**Directions**
The required output consists solely of the lines from the line containing "Snacks: 5 o’clock" through the end of the records, copied exactly.

**Transcribed page contents**
* * * * * * * * *

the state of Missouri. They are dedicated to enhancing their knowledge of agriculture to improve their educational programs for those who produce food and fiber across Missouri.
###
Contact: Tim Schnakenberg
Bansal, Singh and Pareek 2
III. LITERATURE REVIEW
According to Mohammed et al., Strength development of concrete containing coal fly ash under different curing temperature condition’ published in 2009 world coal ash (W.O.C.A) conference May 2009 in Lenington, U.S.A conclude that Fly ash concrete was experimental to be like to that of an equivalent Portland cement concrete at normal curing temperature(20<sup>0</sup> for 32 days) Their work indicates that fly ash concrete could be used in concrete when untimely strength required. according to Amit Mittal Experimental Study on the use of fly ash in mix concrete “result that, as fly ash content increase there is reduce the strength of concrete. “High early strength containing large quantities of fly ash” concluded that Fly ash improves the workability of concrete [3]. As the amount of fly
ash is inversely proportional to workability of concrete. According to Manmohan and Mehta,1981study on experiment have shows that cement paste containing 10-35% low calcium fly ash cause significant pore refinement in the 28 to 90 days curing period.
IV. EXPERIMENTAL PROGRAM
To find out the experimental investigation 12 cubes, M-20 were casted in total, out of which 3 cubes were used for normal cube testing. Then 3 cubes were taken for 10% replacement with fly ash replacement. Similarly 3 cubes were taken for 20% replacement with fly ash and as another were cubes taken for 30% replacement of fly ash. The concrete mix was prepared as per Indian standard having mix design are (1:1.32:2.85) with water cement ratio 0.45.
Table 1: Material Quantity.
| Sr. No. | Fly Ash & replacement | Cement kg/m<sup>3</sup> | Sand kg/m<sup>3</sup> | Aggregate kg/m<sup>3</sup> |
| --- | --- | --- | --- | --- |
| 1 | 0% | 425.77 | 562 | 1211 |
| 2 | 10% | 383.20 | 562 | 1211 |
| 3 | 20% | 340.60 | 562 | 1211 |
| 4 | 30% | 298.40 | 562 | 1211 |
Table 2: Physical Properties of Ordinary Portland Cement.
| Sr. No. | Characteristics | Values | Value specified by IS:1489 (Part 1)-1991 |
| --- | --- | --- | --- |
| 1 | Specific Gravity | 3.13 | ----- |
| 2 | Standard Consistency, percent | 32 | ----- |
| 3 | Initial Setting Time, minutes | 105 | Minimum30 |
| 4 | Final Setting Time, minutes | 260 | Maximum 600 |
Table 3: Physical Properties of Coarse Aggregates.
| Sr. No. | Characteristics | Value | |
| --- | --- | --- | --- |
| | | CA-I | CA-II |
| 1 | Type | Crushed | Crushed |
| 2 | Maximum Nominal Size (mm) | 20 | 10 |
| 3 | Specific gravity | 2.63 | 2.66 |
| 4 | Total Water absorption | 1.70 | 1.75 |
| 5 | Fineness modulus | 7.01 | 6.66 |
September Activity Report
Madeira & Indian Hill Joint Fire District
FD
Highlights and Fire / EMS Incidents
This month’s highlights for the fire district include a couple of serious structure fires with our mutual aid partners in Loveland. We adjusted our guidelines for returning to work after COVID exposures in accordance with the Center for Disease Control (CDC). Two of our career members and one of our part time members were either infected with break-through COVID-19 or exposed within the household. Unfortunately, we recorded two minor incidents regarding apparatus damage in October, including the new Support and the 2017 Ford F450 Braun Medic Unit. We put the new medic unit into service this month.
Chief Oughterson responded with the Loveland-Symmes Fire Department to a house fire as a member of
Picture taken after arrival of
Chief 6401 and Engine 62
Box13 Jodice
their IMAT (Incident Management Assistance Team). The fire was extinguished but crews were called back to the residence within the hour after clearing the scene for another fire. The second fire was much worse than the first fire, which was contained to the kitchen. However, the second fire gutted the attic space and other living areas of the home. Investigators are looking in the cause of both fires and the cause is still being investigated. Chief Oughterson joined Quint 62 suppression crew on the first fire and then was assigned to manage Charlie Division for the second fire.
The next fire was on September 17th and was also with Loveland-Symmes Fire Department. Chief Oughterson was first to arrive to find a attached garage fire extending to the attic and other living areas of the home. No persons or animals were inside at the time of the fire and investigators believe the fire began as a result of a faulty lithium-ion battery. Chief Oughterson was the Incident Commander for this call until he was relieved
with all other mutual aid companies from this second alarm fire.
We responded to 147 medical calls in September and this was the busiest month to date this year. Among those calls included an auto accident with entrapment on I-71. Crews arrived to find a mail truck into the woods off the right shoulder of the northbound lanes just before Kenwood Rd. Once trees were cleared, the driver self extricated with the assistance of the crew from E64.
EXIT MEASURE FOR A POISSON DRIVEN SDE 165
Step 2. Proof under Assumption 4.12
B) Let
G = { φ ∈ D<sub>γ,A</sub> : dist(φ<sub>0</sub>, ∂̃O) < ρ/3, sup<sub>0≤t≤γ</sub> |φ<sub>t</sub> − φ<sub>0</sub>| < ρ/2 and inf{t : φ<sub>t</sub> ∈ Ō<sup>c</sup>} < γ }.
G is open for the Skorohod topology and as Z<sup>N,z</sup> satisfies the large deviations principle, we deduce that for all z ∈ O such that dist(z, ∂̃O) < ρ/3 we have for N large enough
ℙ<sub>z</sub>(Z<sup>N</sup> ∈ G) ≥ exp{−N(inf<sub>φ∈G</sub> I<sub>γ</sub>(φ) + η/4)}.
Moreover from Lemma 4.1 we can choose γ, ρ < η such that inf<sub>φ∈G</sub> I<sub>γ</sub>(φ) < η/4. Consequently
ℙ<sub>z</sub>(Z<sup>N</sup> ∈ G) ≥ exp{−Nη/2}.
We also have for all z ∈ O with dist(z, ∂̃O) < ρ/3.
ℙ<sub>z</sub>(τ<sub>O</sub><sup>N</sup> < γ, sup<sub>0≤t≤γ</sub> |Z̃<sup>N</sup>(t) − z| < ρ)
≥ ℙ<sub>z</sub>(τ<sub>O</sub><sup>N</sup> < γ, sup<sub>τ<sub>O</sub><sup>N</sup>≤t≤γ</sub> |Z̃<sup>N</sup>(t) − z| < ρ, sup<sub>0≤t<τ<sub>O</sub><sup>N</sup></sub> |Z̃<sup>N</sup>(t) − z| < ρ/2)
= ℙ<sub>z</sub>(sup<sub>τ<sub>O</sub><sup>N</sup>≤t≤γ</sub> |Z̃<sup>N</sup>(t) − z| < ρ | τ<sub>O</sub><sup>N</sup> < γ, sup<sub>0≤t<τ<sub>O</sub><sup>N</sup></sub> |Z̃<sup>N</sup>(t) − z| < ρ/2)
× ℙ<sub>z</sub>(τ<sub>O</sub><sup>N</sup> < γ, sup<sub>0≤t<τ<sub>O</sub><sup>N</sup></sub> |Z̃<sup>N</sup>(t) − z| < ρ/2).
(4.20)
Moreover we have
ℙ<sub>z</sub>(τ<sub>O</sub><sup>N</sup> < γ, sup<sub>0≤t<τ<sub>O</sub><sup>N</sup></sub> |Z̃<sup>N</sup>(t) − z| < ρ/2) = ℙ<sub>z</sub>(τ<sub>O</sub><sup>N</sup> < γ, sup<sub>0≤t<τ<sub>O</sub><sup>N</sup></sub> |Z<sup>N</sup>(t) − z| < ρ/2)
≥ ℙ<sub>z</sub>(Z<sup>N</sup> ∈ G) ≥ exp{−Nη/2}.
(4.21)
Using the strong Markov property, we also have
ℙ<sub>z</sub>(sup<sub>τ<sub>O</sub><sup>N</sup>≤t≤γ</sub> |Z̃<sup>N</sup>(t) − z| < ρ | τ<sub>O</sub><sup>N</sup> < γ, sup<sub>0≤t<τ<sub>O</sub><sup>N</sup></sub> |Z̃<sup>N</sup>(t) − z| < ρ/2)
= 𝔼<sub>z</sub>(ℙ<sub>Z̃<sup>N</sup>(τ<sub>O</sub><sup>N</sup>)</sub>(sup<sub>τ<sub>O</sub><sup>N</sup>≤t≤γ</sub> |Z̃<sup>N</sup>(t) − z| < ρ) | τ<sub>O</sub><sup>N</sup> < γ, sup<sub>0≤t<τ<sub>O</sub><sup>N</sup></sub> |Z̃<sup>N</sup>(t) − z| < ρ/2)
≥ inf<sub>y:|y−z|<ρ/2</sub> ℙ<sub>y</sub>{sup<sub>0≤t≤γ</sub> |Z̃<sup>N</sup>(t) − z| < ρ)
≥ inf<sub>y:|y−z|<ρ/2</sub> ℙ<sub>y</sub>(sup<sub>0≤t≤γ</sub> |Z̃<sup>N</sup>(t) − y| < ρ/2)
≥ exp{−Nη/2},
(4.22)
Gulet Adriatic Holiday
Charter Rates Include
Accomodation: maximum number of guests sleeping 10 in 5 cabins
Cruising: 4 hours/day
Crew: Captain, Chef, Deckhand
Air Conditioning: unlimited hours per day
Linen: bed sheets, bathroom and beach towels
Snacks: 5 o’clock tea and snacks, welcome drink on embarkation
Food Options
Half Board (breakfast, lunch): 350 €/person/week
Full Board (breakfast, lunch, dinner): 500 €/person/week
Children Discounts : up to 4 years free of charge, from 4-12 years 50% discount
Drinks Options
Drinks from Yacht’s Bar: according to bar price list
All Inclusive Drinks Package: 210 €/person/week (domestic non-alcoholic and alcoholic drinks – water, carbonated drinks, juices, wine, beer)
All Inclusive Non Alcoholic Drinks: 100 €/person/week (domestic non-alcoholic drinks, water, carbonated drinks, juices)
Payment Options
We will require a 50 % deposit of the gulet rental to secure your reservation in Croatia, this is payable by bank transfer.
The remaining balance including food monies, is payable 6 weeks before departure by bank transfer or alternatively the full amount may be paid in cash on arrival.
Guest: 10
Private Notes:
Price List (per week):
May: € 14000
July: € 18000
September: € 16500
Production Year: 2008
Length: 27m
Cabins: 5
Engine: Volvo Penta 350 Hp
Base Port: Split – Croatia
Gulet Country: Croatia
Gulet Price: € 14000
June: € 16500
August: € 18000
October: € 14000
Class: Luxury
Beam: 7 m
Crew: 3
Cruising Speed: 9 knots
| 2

* * * * * * * * *

**Completed task**
Snacks: 5 o’clock tea and snacks, welcome drink on embarkation
Food Options
Half Board (breakfast, lunch): 350 €/person/week
Full Board (breakfast, lunch, dinner): 500 €/person/week
Children Discounts : up to 4 years free of charge, from 4-12 years 50% discount
Drinks Options
Drinks from Yacht’s Bar: according to bar price list
All Inclusive Drinks Package: 210 €/person/week (domestic non-alcoholic and alcoholic drinks – water, carbonated drinks, juices, wine, beer)
All Inclusive Non Alcoholic Drinks: 100 €/person/week (domestic non-alcoholic drinks, water, carbonated drinks, juices)
Payment Options
We will require a 50 % deposit of the gulet rental to secure your reservation in Croatia, this is payable by bank transfer.
The remaining balance including food monies, is payable 6 weeks before departure by bank transfer or alternatively the full amount may be paid in cash on arrival.
Guest: 10
Private Notes:
Price List (per week):
May: € 14000
July: € 18000
September: € 16500
Production Year: 2008
Length: 27m
Cabins: 5
Engine: Volvo Penta 350 Hp
Base Port: Split – Croatia
Gulet Country: Croatia
Gulet Price: € 14000
June: € 16500
August: € 18000
October: € 14000
Class: Luxury
Beam: 7 m
Crew: 3
Cruising Speed: 9 knots
| 2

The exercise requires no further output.